Ninio Fetalvo, a White House spokesman, declined to comment on a potential executive order..
Two-tiered action
The recommendations from the officials might be used to craft a first executive order on drug prices that could come out soon, according to the people, followed by a second, more extensive order later. While executive orders can’t change laws, Trump could use the efforts to direct agencies to explore regulatory changes and set direction.
“I’m very interested in the executive order,” Sen. Chuck Grassley said in a statement Thursday.

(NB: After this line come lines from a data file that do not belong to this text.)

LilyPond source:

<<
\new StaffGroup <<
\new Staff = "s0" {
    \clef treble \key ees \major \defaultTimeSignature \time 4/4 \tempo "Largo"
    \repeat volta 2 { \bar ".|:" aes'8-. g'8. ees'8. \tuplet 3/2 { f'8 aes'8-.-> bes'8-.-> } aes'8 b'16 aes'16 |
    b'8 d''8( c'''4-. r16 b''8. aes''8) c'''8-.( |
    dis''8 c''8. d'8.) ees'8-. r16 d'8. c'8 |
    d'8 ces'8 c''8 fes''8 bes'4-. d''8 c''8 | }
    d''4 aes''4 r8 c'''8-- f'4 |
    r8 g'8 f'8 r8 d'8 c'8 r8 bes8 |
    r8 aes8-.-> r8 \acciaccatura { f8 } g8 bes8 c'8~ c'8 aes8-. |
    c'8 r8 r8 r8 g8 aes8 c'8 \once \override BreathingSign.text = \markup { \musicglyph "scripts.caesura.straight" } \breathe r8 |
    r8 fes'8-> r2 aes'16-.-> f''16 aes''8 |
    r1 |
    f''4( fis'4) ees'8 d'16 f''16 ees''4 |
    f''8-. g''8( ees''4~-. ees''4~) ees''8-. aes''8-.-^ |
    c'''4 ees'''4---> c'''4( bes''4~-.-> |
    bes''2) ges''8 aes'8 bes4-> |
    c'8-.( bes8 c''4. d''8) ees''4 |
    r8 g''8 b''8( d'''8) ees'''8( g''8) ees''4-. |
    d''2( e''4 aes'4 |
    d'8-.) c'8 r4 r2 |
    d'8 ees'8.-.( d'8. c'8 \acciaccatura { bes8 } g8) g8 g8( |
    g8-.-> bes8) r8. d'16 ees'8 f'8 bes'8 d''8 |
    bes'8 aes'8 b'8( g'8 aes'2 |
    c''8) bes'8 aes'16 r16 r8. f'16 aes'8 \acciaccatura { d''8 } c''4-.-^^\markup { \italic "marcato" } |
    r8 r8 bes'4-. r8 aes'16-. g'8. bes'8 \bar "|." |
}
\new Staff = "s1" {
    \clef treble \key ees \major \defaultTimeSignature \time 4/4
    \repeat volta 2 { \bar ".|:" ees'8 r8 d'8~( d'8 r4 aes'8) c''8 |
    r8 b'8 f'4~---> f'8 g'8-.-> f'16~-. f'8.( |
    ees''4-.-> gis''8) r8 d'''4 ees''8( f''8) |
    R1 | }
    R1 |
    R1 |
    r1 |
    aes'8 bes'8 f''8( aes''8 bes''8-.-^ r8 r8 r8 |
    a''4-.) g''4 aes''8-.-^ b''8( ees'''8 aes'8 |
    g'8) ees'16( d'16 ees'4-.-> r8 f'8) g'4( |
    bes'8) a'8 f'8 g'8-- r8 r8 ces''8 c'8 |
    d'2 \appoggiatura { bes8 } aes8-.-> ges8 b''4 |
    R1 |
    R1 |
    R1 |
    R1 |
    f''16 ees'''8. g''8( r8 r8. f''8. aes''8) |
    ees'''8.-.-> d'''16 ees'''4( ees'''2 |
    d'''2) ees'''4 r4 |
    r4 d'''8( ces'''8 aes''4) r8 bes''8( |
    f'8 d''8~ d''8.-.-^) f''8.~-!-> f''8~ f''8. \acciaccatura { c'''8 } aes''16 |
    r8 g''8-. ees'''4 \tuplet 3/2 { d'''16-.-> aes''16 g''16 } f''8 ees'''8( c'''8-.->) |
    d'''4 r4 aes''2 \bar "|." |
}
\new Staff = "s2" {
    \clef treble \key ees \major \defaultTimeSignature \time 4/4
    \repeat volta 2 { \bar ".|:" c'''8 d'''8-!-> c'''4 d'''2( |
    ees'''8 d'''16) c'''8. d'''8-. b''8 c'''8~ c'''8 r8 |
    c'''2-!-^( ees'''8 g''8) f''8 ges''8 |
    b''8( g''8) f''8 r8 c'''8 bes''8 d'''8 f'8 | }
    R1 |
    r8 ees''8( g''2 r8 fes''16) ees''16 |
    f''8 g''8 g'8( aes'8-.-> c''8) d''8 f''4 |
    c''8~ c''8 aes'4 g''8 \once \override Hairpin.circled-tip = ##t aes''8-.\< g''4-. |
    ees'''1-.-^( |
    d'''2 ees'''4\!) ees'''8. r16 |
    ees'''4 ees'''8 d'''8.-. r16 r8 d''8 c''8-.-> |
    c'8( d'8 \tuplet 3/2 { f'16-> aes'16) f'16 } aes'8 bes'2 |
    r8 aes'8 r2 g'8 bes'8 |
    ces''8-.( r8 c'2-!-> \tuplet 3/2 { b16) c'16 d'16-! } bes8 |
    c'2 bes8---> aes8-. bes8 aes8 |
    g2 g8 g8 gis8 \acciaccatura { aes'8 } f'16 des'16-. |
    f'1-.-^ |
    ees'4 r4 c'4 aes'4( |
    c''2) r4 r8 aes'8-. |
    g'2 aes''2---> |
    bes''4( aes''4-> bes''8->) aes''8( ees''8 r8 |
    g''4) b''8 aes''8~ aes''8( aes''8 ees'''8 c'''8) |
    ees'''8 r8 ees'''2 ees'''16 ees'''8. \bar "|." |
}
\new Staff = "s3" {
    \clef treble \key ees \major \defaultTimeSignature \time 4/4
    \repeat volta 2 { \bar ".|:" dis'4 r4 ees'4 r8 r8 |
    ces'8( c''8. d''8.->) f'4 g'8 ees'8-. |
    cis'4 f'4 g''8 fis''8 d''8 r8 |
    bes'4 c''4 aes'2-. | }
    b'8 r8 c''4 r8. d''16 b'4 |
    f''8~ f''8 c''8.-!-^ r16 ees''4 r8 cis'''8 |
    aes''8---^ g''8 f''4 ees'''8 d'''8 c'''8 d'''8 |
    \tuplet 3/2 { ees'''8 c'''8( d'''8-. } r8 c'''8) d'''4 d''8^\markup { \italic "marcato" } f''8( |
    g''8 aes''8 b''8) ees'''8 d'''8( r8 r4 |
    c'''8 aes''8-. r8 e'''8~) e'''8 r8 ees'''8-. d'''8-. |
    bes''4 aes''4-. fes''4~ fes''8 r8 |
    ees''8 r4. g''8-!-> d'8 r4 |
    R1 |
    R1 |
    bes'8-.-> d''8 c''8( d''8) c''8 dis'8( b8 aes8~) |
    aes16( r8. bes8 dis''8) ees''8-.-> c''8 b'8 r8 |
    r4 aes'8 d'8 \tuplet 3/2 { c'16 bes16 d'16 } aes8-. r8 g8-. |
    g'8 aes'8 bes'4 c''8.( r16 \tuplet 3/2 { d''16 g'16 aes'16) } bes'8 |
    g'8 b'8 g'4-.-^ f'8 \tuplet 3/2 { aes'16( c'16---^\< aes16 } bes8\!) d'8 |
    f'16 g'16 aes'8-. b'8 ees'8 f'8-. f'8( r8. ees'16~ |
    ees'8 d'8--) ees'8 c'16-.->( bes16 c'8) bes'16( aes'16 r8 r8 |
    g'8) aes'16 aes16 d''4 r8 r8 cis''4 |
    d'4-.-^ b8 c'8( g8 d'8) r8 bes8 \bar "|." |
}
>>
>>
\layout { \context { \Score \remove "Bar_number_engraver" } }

He would like the administration to consider ensuring drugs are classified correctly under the Medicaid health program for the poor. The proposal would get at a tactic used by some drugmakers that allowed Mylan to overcharge U.S. taxpayers by as much as $1.27 billion over the last decade by classifying the EpiPen as a generic drug rather than a brandname treatment.
Ways to lower costs
The president has threatened several times to force drugmakers to bid for government business as a way to reduce prices. He’s also talked about letting consumers import drugs from other countries with lower prices. Neither of those policies, which would likely require a change in law to be implemented in a meaningful way, are in drafts of the orders, according to a person familiar with the effort.
The FDA has outlined policies to target drug pricing. Commissioner Scott Gottlieb has said the agency might push new generic-drug applications to the front of the line in cases where there are fewer than three competing generic manufacturers, which could raise competition and lower costs for some treatments.